Pakistani actor and producer Humayun Saeed has shared a string of amusing, emotional, and surprising stories from his childhood and early adult life, tales that reveal a lesser-known, more relatable side of the superstar.
Humayun recently appeared on the comedy talk show Hasna Mana Hai, where he recalled pretending to tutor his cousin at his uncle’s house, only to spend time standing on the rooftop for an entirely different reason. “I would make an excuse to go teach my cousin, but right after the lesson, I’d go up to the rooftop,” he laughed. Eventually, neighbors and even his uncle caught on. “My uncle told my father, ‘He comes here to teach, but he’s doing something else!’” he joked.
Things took a serious turn when his father confronted him about the situation. “He asked me directly, and I lied. But then I got such a slap that I ran down from the seventh floor, and I could still hear the echo of that slap,” he said. “My father didn’t like lies, he wanted me to tell the truth.”

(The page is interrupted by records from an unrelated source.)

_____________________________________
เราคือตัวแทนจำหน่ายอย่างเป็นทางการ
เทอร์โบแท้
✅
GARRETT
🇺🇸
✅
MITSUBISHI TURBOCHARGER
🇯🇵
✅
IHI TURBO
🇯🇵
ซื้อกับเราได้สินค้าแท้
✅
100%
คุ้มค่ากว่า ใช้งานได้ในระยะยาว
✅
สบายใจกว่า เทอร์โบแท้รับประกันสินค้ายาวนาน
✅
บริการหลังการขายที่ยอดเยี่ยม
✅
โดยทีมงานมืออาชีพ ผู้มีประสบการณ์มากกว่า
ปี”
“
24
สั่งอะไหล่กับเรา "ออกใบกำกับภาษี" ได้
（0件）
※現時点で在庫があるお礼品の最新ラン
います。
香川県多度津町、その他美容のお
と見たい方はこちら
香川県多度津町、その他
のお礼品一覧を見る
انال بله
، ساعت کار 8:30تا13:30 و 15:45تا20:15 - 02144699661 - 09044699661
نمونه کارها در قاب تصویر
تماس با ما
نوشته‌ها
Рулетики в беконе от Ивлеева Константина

In a past interview, Humayun shared how short-tempered his father was and that he never wanted to become like him because of his intense temper.

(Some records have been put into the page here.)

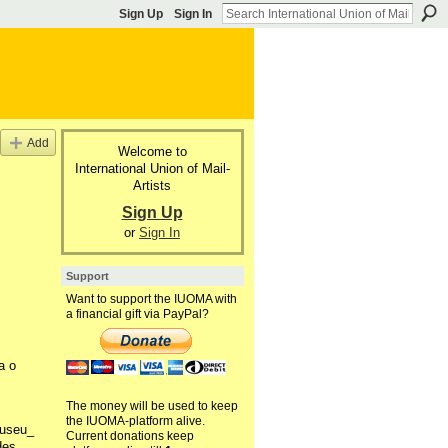
Sign Up
Sign In
Add
Welcome to
International Union of Mail-
Artists
Sign Up
or
Sign In
Support
Want to support the IUOMA with
a financial gift via PayPal?
a o
The money will be used to keep
the IUOMA-platform alive.
Museu_
Current donations keep
des,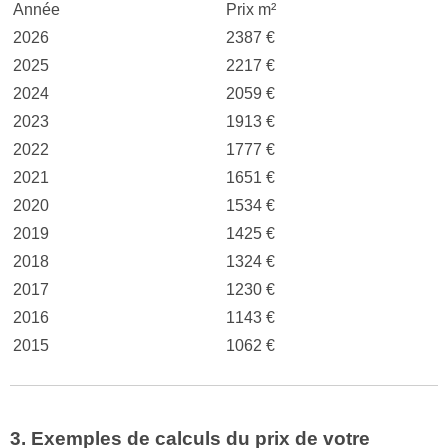
Année
Prix m²
2026
2387 €
2025
2217 €
2024
2059 €
2023
1913 €
2022
1777 €
2021
1651 €
2020
1534 €
2019
1425 €
2018
1324 €
2017
1230 €
2016
1143 €
2015
1062 €
3. Exemples de calculs du prix de votre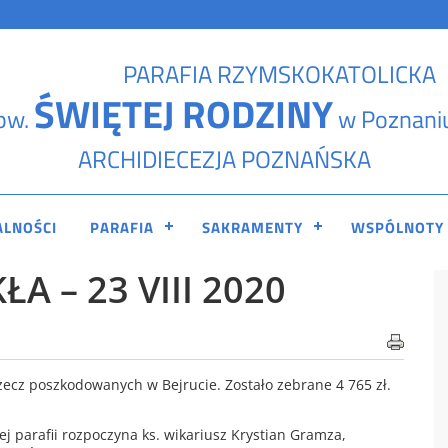
PARAFIA RZYMSKOKATOLICKA
ŚWIĘTEJ RODZINY
pw.
w Poznani
ARCHIDIECEZJA POZNAŃSKA
ALNOŚCI
PARAFIA
SAKRAMENTY
WSPÓLNOTY
A – 23 VIII 2020
zecz poszkodowanych w Bejrucie. Zostało zebrane 4 765 zł.
 parafii rozpoczyna ks. wikariusz Krystian Gramza,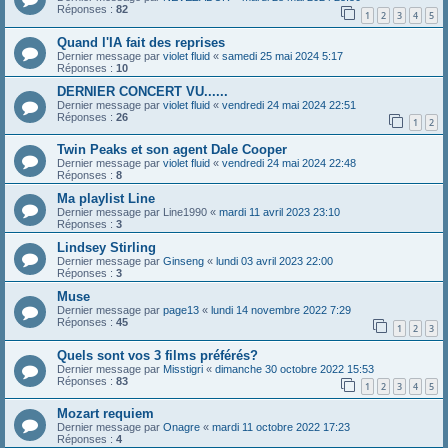
Réponses :
82
1
2
3
4
5
Quand l'IA fait des reprises
Dernier message par
violet fluid
«
samedi 25 mai 2024 5:17
Réponses :
10
DERNIER CONCERT VU......
Dernier message par
violet fluid
«
vendredi 24 mai 2024 22:51
Réponses :
26
1
2
Twin Peaks et son agent Dale Cooper
Dernier message par
violet fluid
«
vendredi 24 mai 2024 22:48
Réponses :
8
Ma playlist Line
Dernier message par
Line1990
«
mardi 11 avril 2023 23:10
Réponses :
3
Lindsey Stirling
Dernier message par
Ginseng
«
lundi 03 avril 2023 22:00
Réponses :
3
Muse
Dernier message par
page13
«
lundi 14 novembre 2022 7:29
Réponses :
45
1
2
3
Quels sont vos 3 films préférés?
Dernier message par
Misstigri
«
dimanche 30 octobre 2022 15:53
Réponses :
83
1
2
3
4
5
Mozart requiem
Dernier message par
Onagre
«
mardi 11 octobre 2022 17:23
Réponses :
4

In another humorous yet touching anecdote, Saeed described how he once followed the same girl he had seen at a wedding, and she was older than him, whom he had fallen for at first sight. “I found out she was traveling to Hyderabad with her family, so I went to the station just to see her face again,” he said. But things didn’t end there. “When the train started moving, I felt like I hadn’t seen her enough… so I jumped onto the train at the last minute, several coaches behind.”
His mission wasn’t as smooth as he had imagined. “There was a wall blocking the way forward inside the train. I thought, ‘Now I’ll go all the way to Hyderabad and she won’t even know.’” Eventually, when the train slowed near Rohri, he made a daring leap from one coach to another, drawing attention from passengers who thought he had fallen. “People started reaching out to help me, thinking I had slipped, but I made it on board and finally walked past her. She looked so shocked to see me!” he laughed.
Saeed also shared that his first profession was teaching. “At 16 or 17, I used to give tuitions to primary school kids. I taught all subjects, mostly math, and used to go to four or five places a day to teach,” he revealed.
When asked whether he’s more like his serious characters, such as the one in Main Manto nahi Hoon, or romantic ones like in Love Guru, Saeed responded: “I’m a mix of both, a bit of Manto, a bit of Love Guru.”
One of the most entertaining stories came when he recalled his 1992 trip to India. While traveling by train, he asked the staff to play a cassette he had brought along, which was a compilation of songs by the iconic band Vital Signs. “I loved their songs, especially back then. But the last track on one side was Dil Dil Pakistan,” he chuckled.
That moment quickly turned tense. “The whole train echoed with Dil Dil Pakistan, and I didn’t have a visa for Delhi. I and my friend were pretending to be Indian citizens. When the cassette finished and that song played, a crew member came around asking whose tape it was. I just sat quietly and prayed they wouldn’t find out it was mine.”
On the work front, he revealed that Jawani Phir Nahi Aani 3 will be shot in Vegas, America.